Clean up broken labs

It’s possible for Nublado to accumulate broken labs. In some extreme situations, such as load testing, there may be more labs than JupyterHub and the Nublado controller can manage, which then interferes with normal operations.

The most common cause of broken labs is that one of the services that creates labs for its own work has lost track of those labs or otherwise not shut them down properly. Both mobu and noteburst are prone to this problem.

Deleting the lab

The first step to try is deleting the lab directly via kubectl. You can find the namespaces for all running labs with:

kubectl get ns | grep ^nublado-

Be sure that you have configured kubectl to look at the correct Phalanx environment.
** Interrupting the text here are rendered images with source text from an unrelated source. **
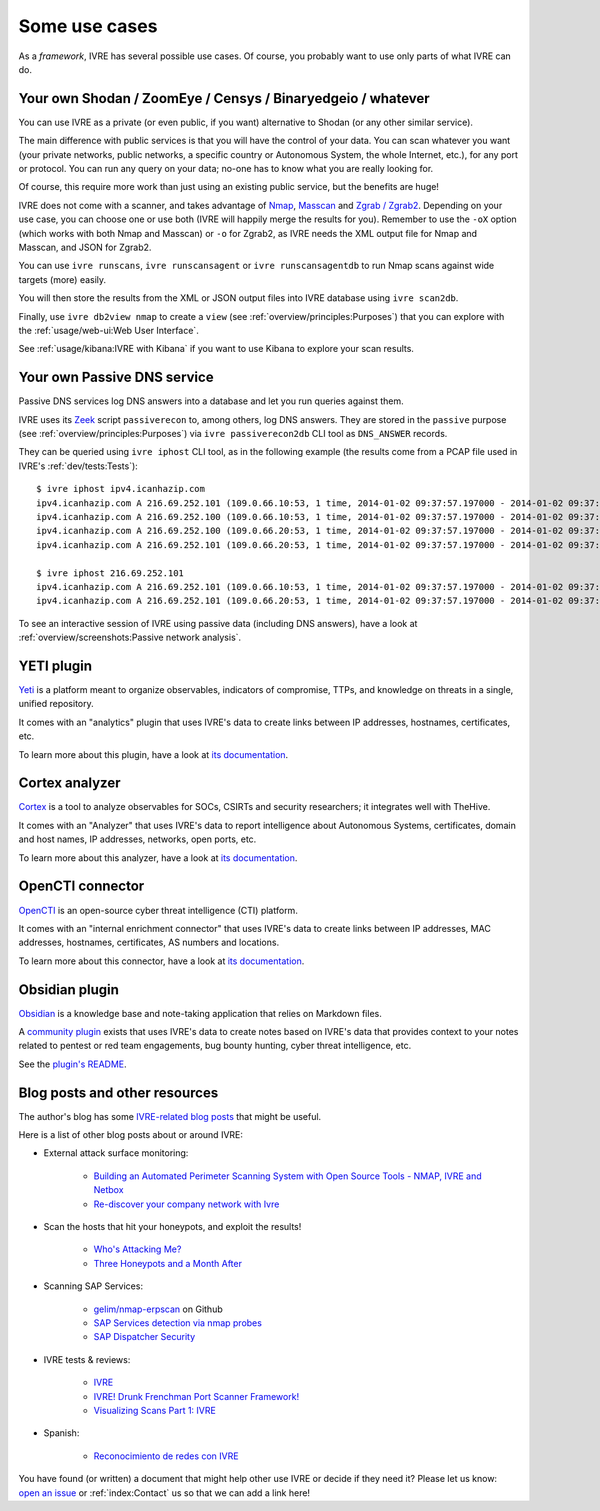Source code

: Some use cases
==============

As a *framework*, IVRE has several possible use cases. Of course, you
probably want to use only parts of what IVRE can do.

Your own Shodan / ZoomEye / Censys / Binaryedgeio / whatever
------------------------------------------------------------

You can use IVRE as a private (or even public, if you want)
alternative to Shodan (or any other similar service).

The main difference with public services is that you will have the
control of your data. You can scan whatever you want (your private
networks, public networks, a specific country or Autonomous System,
the whole Internet, etc.), for any port or protocol. You can run any
query on your data; no-one has to know what you are really looking
for.

Of course, this require more work than just using an existing public
service, but the benefits are huge!

IVRE does not come with a scanner, and takes advantage of `Nmap
<https://nmap.org/>`_, `Masscan
<https://github.com/robertdavidgraham/masscan>`_ and `Zgrab / Zgrab2
<https://zmap.io/>`_. Depending on your use case, you can choose one
or use both (IVRE will happily merge the results for you). Remember to
use the ``-oX`` option (which works with both Nmap and Masscan) or
``-o`` for Zgrab2, as IVRE needs the XML output file for Nmap and
Masscan, and JSON for Zgrab2.

You can use ``ivre runscans``, ``ivre runscansagent`` or
``ivre runscansagentdb`` to run Nmap scans against wide targets (more)
easily.

You will then store the results from the XML or JSON output files into
IVRE database using ``ivre scan2db``.

Finally, use ``ivre db2view nmap`` to create a ``view`` (see
:ref:`overview/principles:Purposes`) that you can explore with the
:ref:`usage/web-ui:Web User Interface`.

See :ref:`usage/kibana:IVRE with Kibana` if you want to use Kibana to
explore your scan results.

Your own Passive DNS service
----------------------------

Passive DNS services log DNS answers into a database and let you run
queries against them.

IVRE uses its `Zeek <https://www.zeek.org/>`_ script ``passiverecon``
to, among others, log DNS answers. They are stored in the ``passive``
purpose (see :ref:`overview/principles:Purposes`) via ``ivre
passiverecon2db`` CLI tool as ``DNS_ANSWER`` records.

They can be queried using ``ivre iphost`` CLI tool, as in the
following example (the results come from a PCAP file used in IVRE's
:ref:`dev/tests:Tests`):

::

   $ ivre iphost ipv4.icanhazip.com
   ipv4.icanhazip.com A 216.69.252.101 (109.0.66.10:53, 1 time, 2014-01-02 09:37:57.197000 - 2014-01-02 09:37:57.197000)
   ipv4.icanhazip.com A 216.69.252.100 (109.0.66.10:53, 1 time, 2014-01-02 09:37:57.197000 - 2014-01-02 09:37:57.197000)
   ipv4.icanhazip.com A 216.69.252.100 (109.0.66.20:53, 1 time, 2014-01-02 09:37:57.197000 - 2014-01-02 09:37:57.197000)
   ipv4.icanhazip.com A 216.69.252.101 (109.0.66.20:53, 1 time, 2014-01-02 09:37:57.197000 - 2014-01-02 09:37:57.197000)

   $ ivre iphost 216.69.252.101
   ipv4.icanhazip.com A 216.69.252.101 (109.0.66.10:53, 1 time, 2014-01-02 09:37:57.197000 - 2014-01-02 09:37:57.197000)
   ipv4.icanhazip.com A 216.69.252.101 (109.0.66.20:53, 1 time, 2014-01-02 09:37:57.197000 - 2014-01-02 09:37:57.197000)

To see an interactive session of IVRE using passive data (including
DNS answers), have a look at :ref:`overview/screenshots:Passive
network analysis`.

YETI plugin
-----------

`Yeti <https://yeti-platform.github.io/>`_ is a platform meant to
organize observables, indicators of compromise, TTPs, and knowledge on
threats in a single, unified repository.

It comes with an "analytics" plugin that uses IVRE's data to create
links between IP addresses, hostnames, certificates, etc.

To learn more about this plugin, have a look at `its documentation
<https://github.com/yeti-platform/yeti/tree/master/contrib/analytics/ivre_api>`__.

|yeti_investigation|

Cortex analyzer
---------------

`Cortex <https://thehive-project.org/>`_ is a tool to analyze
observables for SOCs, CSIRTs and security researchers; it integrates
well with TheHive.

It comes with an "Analyzer" that uses IVRE's data to report
intelligence about Autonomous Systems, certificates, domain and host
names, IP addresses, networks, open ports, etc.

To learn more about this analyzer, have a look at `its documentation
<https://github.com/TheHive-Project/Cortex-Analyzers/blob/develop/analyzers/IVRE/README.md>`__.

|cortex_analyzer_template|

OpenCTI connector
-----------------

`OpenCTI <https://www.opencti.io/>`_ is an open-source cyber threat
intelligence (CTI) platform.

It comes with an "internal enrichment connector" that uses IVRE's data
to create links between IP addresses, MAC addresses, hostnames,
certificates, AS numbers and locations.

To learn more about this connector, have a look at `its documentation
<https://github.com/OpenCTI-Platform/connectors/blob/master/internal-enrichment/ivre/README.md>`__.

|opencti_connector_scans|

|opencti_connector_passive|

Obsidian plugin
---------------

`Obsidian <https://obsidian.md/>`_ is a knowledge base and note-taking
application that relies on Markdown files.

A `community plugin <https://github.com/ivre/obsidian-ivre-plugin>`_
exists that uses IVRE's data to create notes based on IVRE's data that
provides context to your notes related to pentest or red team
engagements, bug bounty hunting, cyber threat intelligence, etc.

See the `plugin's README
<https://github.com/ivre/obsidian-ivre-plugin/blob/master/README.md>`_.

|obsidian_graph|

|obsidian_domain|

|obsidian_host|

Blog posts and other resources
------------------------------

The author's blog has some `IVRE-related blog posts
<http://pierre.droids-corp.org/blog/html/tags/ivre.html>`_ that might be useful.

Here is a list of other blog posts about or around IVRE:

- External attack surface monitoring:

   - `Building an Automated Perimeter Scanning System with Open Source
     Tools - NMAP, IVRE and Netbox
     <https://kaonbytes.com/p/perimeter-scanner/>`_

   - `Re-discover your company network with Ivre
     <https://blog.cybsec.xyz/re-discover-your-company-network-with-ivre/>`_

- Scan the hosts that hit your honeypots, and exploit the results!

   - `Who's Attacking Me?
     <https://isc.sans.edu/forums/diary/Whos+Attacking+Me/21933/>`_

   - `Three Honeypots and a Month After
     <https://www.serializing.me/2019/01/27/three-honeypots-and-a-month-after/>`_

- Scanning SAP Services:

   - `gelim/nmap-erpscan <https://github.com/gelim/nmap-erpscan>`_ on
     Github

   - `SAP Services detection via nmap probes
     <https://erpscan.io/press-center/blog/sap-services-detection-via-nmap-probes/>`_

   - `SAP Dispatcher Security <https://erpscan.io/press-center/blog/sap-dispatcher-security/>`_

- IVRE tests & reviews:

   - `IVRE <https://security-bits.de/posts/2018/12/07/ivre.html>`_

   - `IVRE! Drunk Frenchman Port Scanner Framework!
     <https://mstajbakhsh.ir/ivre-drunk-frenchman-port-scanner-framework/>`_

   - `Visualizing Scans Part 1: IVRE
     <https://bestestredteam.com/2019/02/10/visualizing-scans-part-1-ivre/>`_

- Spanish:

   - `Reconocimiento de redes con IVRE
     <https://www.welivesecurity.com/la-es/2015/08/11/reconocimiento-de-redes-con-ivre/>`_

You have found (or written) a document that might help other use IVRE
or decide if they need it? Please let us know: `open an issue
<https://github.com/ivre/ivre/issues/new>`_ or :ref:`index:Contact` us
so that we can add a link here!

.. |yeti_investigation| image:: ../screenshots/yeti_investigation.png
.. |cortex_analyzer_template| image:: ../screenshots/cortex-analyzer-template.png
.. |opencti_connector_scans| image:: ../screenshots/opencti-connector-scans.png
.. |opencti_connector_passive| image:: ../screenshots/opencti-connector-passive.png
.. |obsidian_graph| image:: ../screenshots/obsidian_graph_thunderbird.png
.. |obsidian_domain| image:: ../screenshots/obsidian_domain_1password.png
.. |obsidian_host| image:: ../screenshots/obsidian_address_1password.png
The fastest way to delete an individual lab is to delete its namespace, which will clean up all of its resources:

kubectl delete ns nublado-<username>

Replace <username> with the user whose lab you are deleting, which in the case of labs created by mobu or noteburst will generally start with bot-mobu or bot-noteburst.

JupyterHub and the Nublado controller may not notice that the lab is no longer running immediately, since the Nublado controller does not query Kubernetes for the state of each lab constantly due to the load impact on the Kubernetes control plane. The Nublado controller should recognize that the lab has been deleted the next time it reconciles its internal state with Kubernetes. This is currently done every five minutes.

Purging lab records

In more extreme situations, the number of labs could have overwhelmed JupyterHub, the Nublado controller, or both. In this case, after deleting the labs, you will want to restart those services so that they rebuild their internal state.

Use the following procedure:

  1. Delete the namespaces for all of the labs that are still running and need to be cleaned up. Wait for the namespace deletion to complete. This can take some time if there are a lot of labs and the Kubernetes control plane is busy.

  2. Restart the Nublado controller (the nublado-controller deployment). This will force a reconciliation of its internal state against Kubernetes. It will now have an accurate list of which labs are currently running.

  3. Restart JupyterHub (the hub deployment). On startup, it will query the Nublado controller for the status of every lab that it thinks is running and clean up its internal state when the Nublado controller tells it that lab does not exist.